Pityriasis rosea (say: "pit-ih-rye-ah-sis row-see-ah") is a scaly, reddish-pink skin rash. It is most common in children and young adults, and usually occurs in spring and fall .

Pityriasis rosea is an acute, self-limiting, inflammatory skin disease that produces a "herald" patch, which usually goes undetected, followed by a generalized eruption of papulosquamous lesions. Although this noncontagious disorder may develop at any age, it's most likely to occur in adolescents and young adults. The incidence increases in the spring and fall. Secondary syphilis, dermatophytosis, or a drug reaction may mimic the condition.


In pityriasis rosea, the cause is unknown, but the disease's brief course and the virtual absence of recurrence suggest a viral agent or an autoimmune disorder.

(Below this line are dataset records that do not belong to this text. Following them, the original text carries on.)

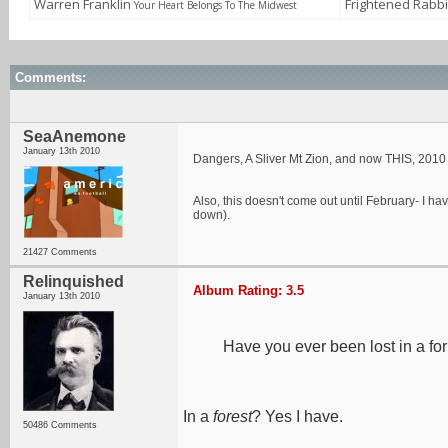
Warren Franklin
Frightened Rabb
Your Heart Belongs To The Midwest
Comments:
SeaAnemone
January 13th 2010
Dangers, A Sliver Mt Zion, and now THIS, 2010 is
Also, this doesn't come out until February- I ha
down).
21427 Comments
Relinquished
Album Rating: 3.5
January 13th 2010
Have you ever been lost in a for
In a
forest
? Yes I have.
50486 Comments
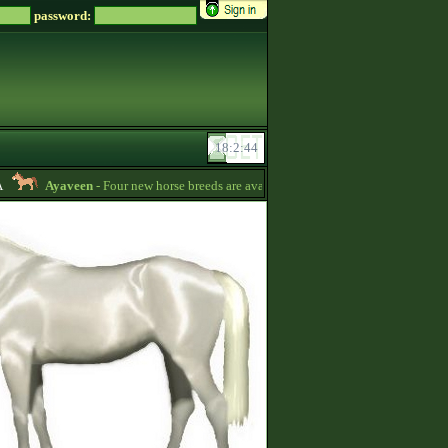
password:
Ayaveen
- Four new horse breeds are available in the game! :) -
13:26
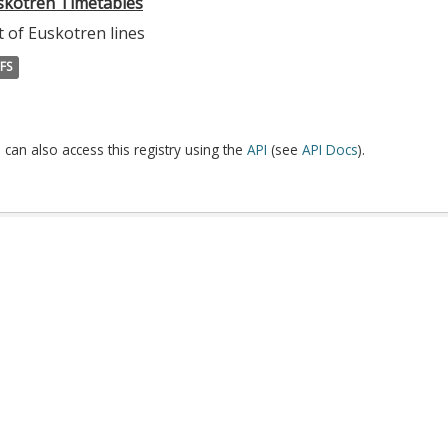
skotren Timetables
t of Euskotren lines
FS
 can also access this registry using the
API
(see
API Docs
).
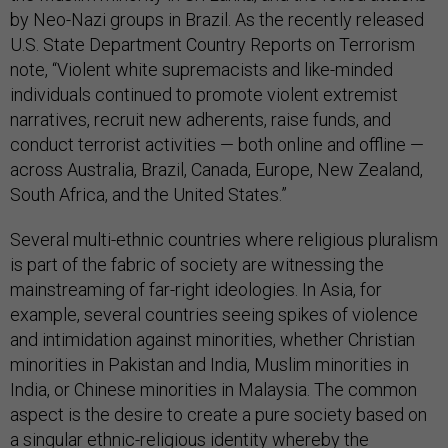
by Neo-Nazi groups in Brazil. As the recently released
U.S. State Department Country Reports on Terrorism
note, “Violent white supremacists and like-minded
individuals continued to promote violent extremist
narratives, recruit new adherents, raise funds, and
conduct terrorist activities — both online and offline —
across Australia, Brazil, Canada, Europe, New Zealand,
South Africa, and the United States.”
Several multi-ethnic countries where religious pluralism
is part of the fabric of society are witnessing the
mainstreaming of far-right ideologies. In Asia, for
example, several countries seeing spikes of violence
and intimidation against minorities, whether Christian
minorities in Pakistan and India, Muslim minorities in
India, or Chinese minorities in Malaysia. The common
aspect is the desire to create a pure society based on
a singular ethnic-religious identity whereby the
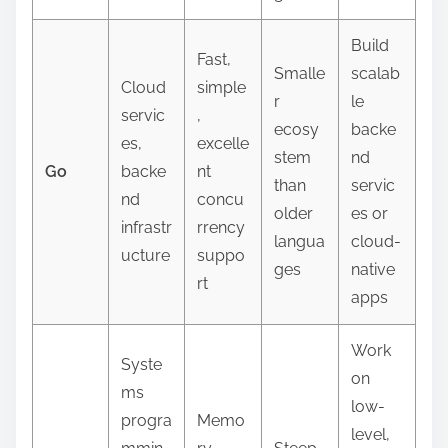
Build
Fast,
Smalle
scalab
Cloud
simple
r
le
servic
,
ecosy
backe
es,
excelle
stem
nd
Go
backe
nt
than
servic
nd
concu
older
es or
infrastr
rrency
langua
cloud-
ucture
suppo
ges
native
rt
apps
Work
Syste
on
ms
low-
progra
Memo
level,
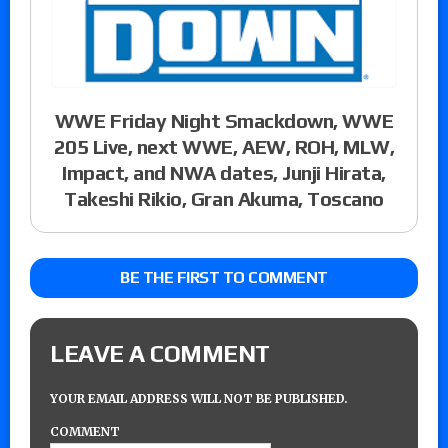
WWE Friday Night Smackdown, WWE
205 Live, next WWE, AEW, ROH, MLW,
Impact, and NWA dates, Junji Hirata,
Takeshi Rikio, Gran Akuma, Toscano
BE THE FIRST TO COMMENT
LEAVE A COMMENT
YOUR EMAIL ADDRESS WILL NOT BE PUBLISHED.
COMMENT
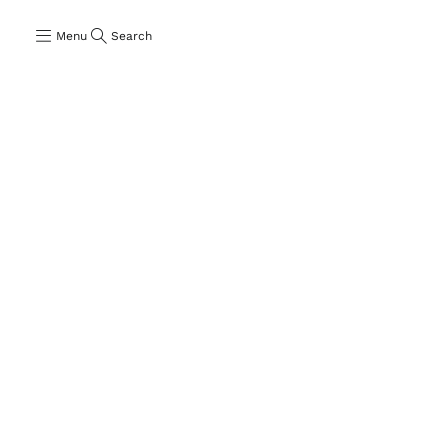
Menu
Search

Pityriasis rosea usually starts with a pink or tan oval area (sometimes called a herald or mother patch) on the chest or back. The main patch is usually followed (after a couple of weeks) by smaller pink or tan patches elsewhere on the body - usually the back, neck, arms, and legs. The scaly rash usually lasts between four to eight weeks and will disappear without treatment.

The following are other common symptoms of pityriasis rosea. However, each individual may experience symptoms differently. Symptoms may include:
  • headaches
  • fatigue
  • aches
  • itching

Diagnostic tests

Serologic testing is used to rule out secondary syphilis.


Focusing on relief of pruritus, treatment involves emollients, oatmeal baths, antihistamines and, occasionally, exposure to ultraviolet light or sunlight. Topical steroids in a hydrophilic cream base may be beneficial. Rarely, if inflammation is severe, systemic corticosteroids may be required.


These steps may help relieve the discomfort of pityriasis rosea:

  • Bathe and shower in lukewarm water.
  • Take an oatmeal bath. You can find oatmeal bath products at your pharmacy.
  • Use zinc oxide cream or calamine lotion on the rash.
  • Avoid strenuous physical activity if sweating makes the itching worse.